Surprisingly high numbers of California property owners have opted thus far not to pay a $150 state-imposed fire fee, keeping revenue below expectations, recent statistics from Board of Equalization (BOE) member George Runner indicate.
In fact, Runner said, the noncompliance rate to the fee—which he calls “an illegal tax”—is so far more than three times the rate the BOE expected when it began collection efforts.
In his Fire Prevention Fee Weekly Report of Nov. 30, Runner says that while notices of the fee have been mailed to all but six of California’s 58 counties, only $41.1 million of the anticipated $84.4 million has been mailed back to Sacramento so far.
Notices yet to be mailed of Nov. 30 to property owners in the six remaining counties—Trinity, Tulare, Tuolumne, Ventura, Yolo and Yuba—total 52,838, figures on Runner’s website show.
As of Wednesday, however, a Board of Equalization source said mailings were being sent this week to residents in Tuolumne county, leaving only three counties still unreached.
Of the approximately 825,000 notices the state plans to mail, more than 693,000, or about 84 percent, have been sent thus far, the report says. The payments logged so far reflect only about 48.6 percent return, according to Runner’s weekly report.
“This is an unusually high noncompliance rate,” Runner told the Mountain News Wednesday. “Twenty to 25 percent of people who were billed are not paying. That’s unusually high.”
Runner said the normal compliance rate for taxes in California is 97 percent. When it learned it would have to collect the fire fee, he said, the BOE anticipated a 7-percent noncompliance rate.
‘AN ILLEGAL TAX’
“To me, it’s an illegal tax,” Runner said. “It was put on by the legislature with a simple majority vote and it should have been two-thirds.”
As of Nov. 30, a total of 47,292 property owners were appealing the fee, the report says.
Including the 40,448 landowners in a non-final billing status who have paid in full, and the 291,601 whose bills were past due but have paid, a total of 332,049 of the 693,935 bills mailed so far are paid up.
A BOE spokesman said there could be various reasons for nonpayment, but said it’s reasonable to conclude the lower-than-expected payment numbers represent anger coming from taxpayers.
“People were caught off guard,” Runner said. “They think they should already be getting this service. It’s just wrong to tax people for services they’re already paying for.”
The fee, levied on all habitable structures in State Responsibility Areas (SRA), where Cal Fire has primary firefighting responsibility, is being challenged in court by the Howard Jarvis Taxpayers Association (HJTA), which claims the billing is a property tax and not a fee.
HJTA’s contention is that because the state legislature approved the charge by less than a two-thirds majority, as required by Proposition 13, it was illegally passed and invalid. The association has filed suit in Sacramento Superior Court to overturn it.

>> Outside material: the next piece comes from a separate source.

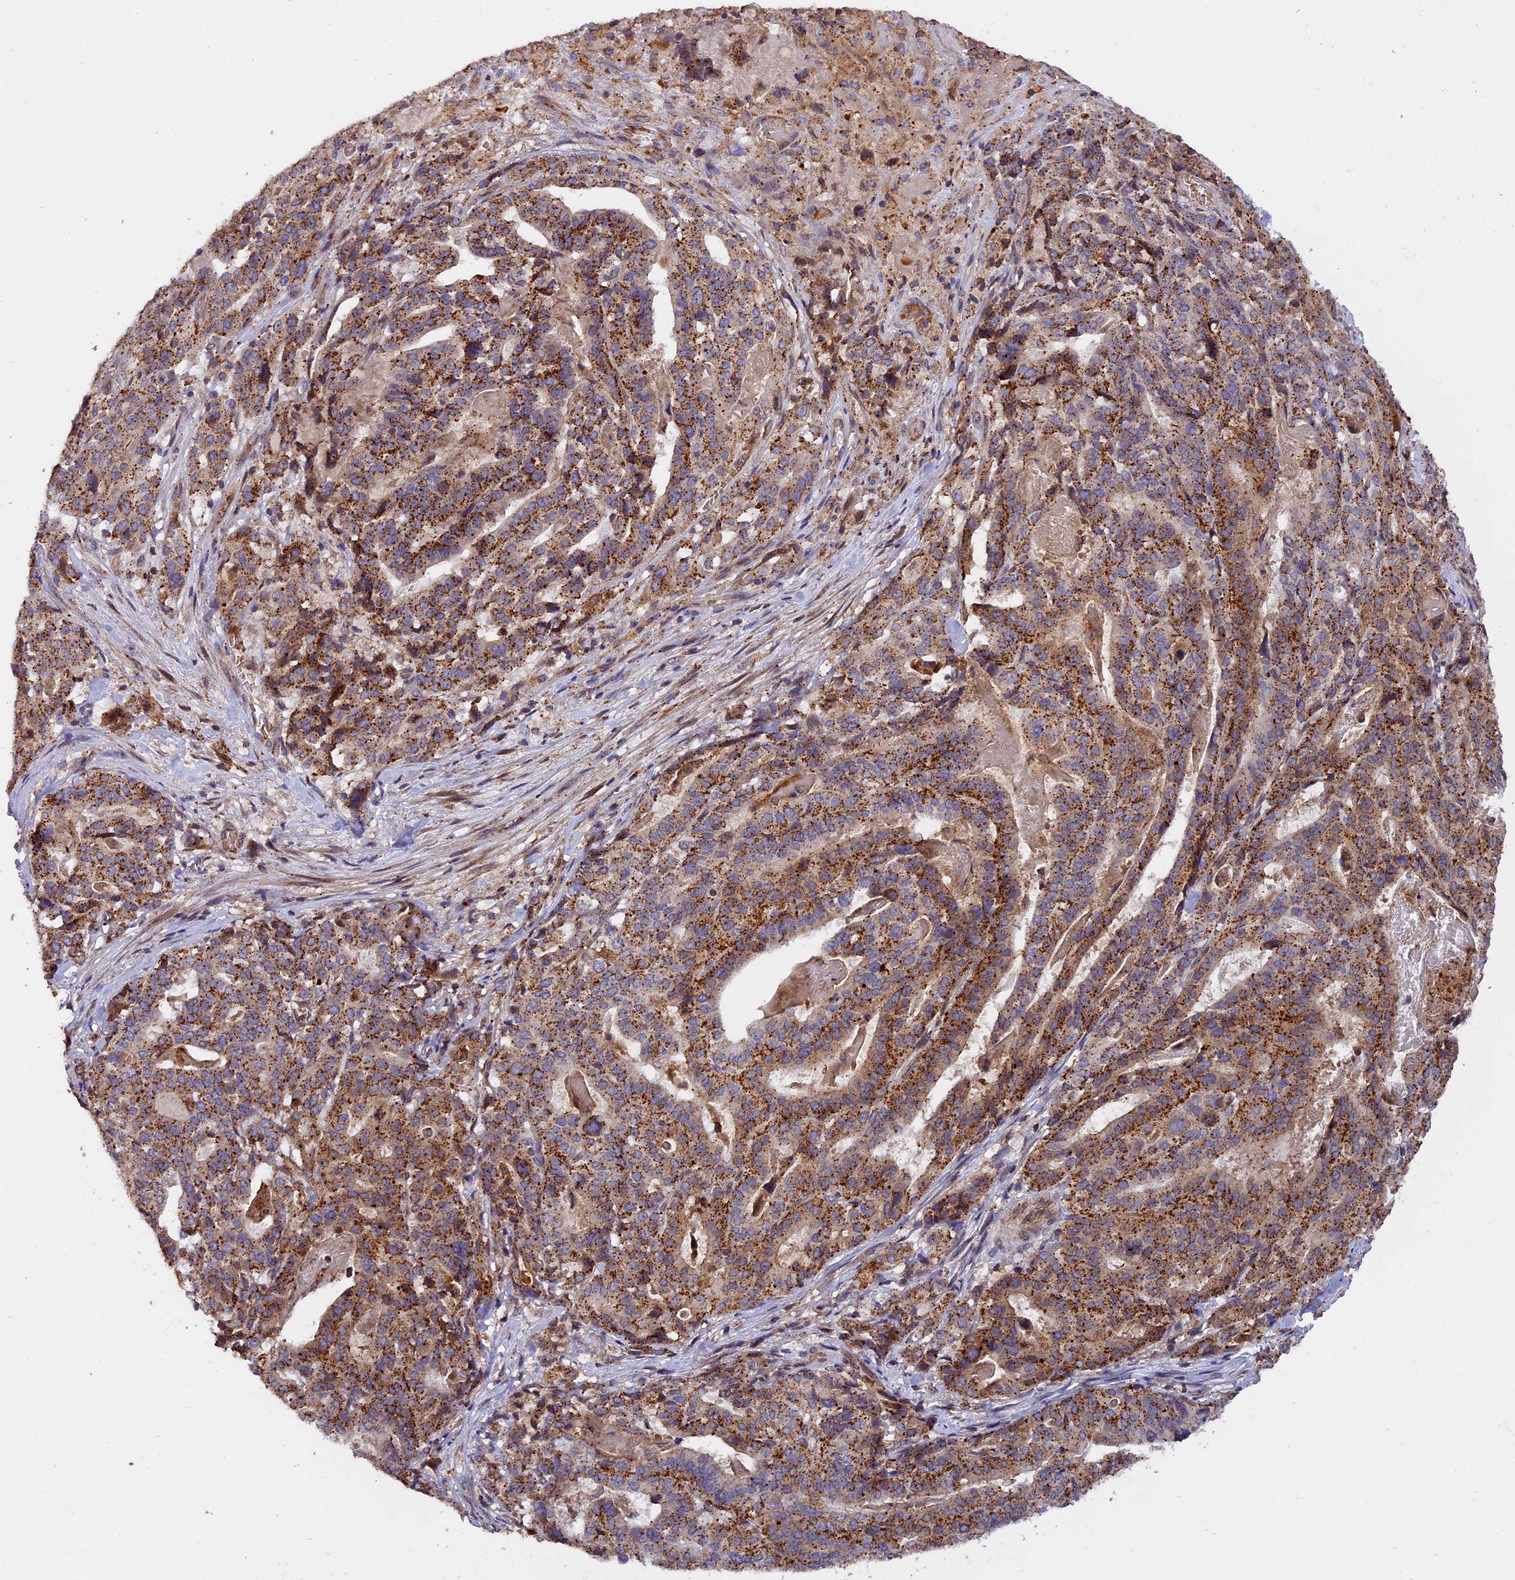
{"staining": {"intensity": "strong", "quantity": ">75%", "location": "cytoplasmic/membranous"}, "tissue": "stomach cancer", "cell_type": "Tumor cells", "image_type": "cancer", "snomed": [{"axis": "morphology", "description": "Adenocarcinoma, NOS"}, {"axis": "topography", "description": "Stomach"}], "caption": "Protein expression analysis of human stomach adenocarcinoma reveals strong cytoplasmic/membranous staining in approximately >75% of tumor cells. (DAB (3,3'-diaminobenzidine) IHC with brightfield microscopy, high magnification).", "gene": "CHMP2A", "patient": {"sex": "male", "age": 48}}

Property owners whose fire protection is provided by a local fire department are being billed only $115, so residents of Crestline, Lake Arrowhead and Running Springs have received bills with the $35 discount.
Advance notices that the bill is coming, as well as the bill itself, have been mailed to California counties in alphabetical order. Runner’s Nov. 30 report shows all property owners in California who are subject to the fee have now received those letters.
Mountain residents received tax bills with a payment deadline of Nov. 26.
Concerning the HJTA lawsuit, Runner said “it’s hard to tell what a judge may say. This will be appealed by one side or the other, no matter what the decision is. But I think it’s pretty clear this does not meet the test of a fee.”
That test, he said, is whether those who pay get a benefit in return. Runner cited the case of residents along the ocean or in the desert who are in an SRA but who get no benefit.
An ironic point, he said, is that, for people who get the bills, “if you live on your property you pay the fee. A guy next door can have a vacant lot and not have to pay.” Such lots, he said, can contribute more to the spread of wildfire than those with inhabitable structures.
Runner said the bills now being collected are for the current year. A second round of billings, for next year, will be mailed out in March, he said.
With Democrats holding a two-thirds majority in both the Assembly and State Senate, Runner said that should the Jarvis lawsuit win, “they’ve got the capacity to go back and do it over, with a two-thirds vote.”
60 DAYS TO DECIDE
Runner’s website says once Cal Fire has received a protest petition it will have 60 days to review it and issue a decision.
It also says decisions must be provided in writing, and petitions can be updated with new information at any time until Cal Fire’s final decision is announced.
“If it is determined that a refund is owed you, a claim must be filed with the Board of Equalization for repayment,” the site says. “The refund claim may be filed by either the property owner or Cal Fire.”
Though it has raised protest in many quarters, the money the state hopes to collect from the billings represents only a tiny fraction of the state budget, and would benefit just one department.
The 2012-13 state budget includes $91.3 billion in general fund spending and total spending—including money in special funds and funds received from the federal government—of $225 billion.
In 2002-03, the BOE spokesperson said, total state spending was $161.5 billion. The rate of increase of state spending has outpaced the rate of growth in the state’s population, including inflation, the source said.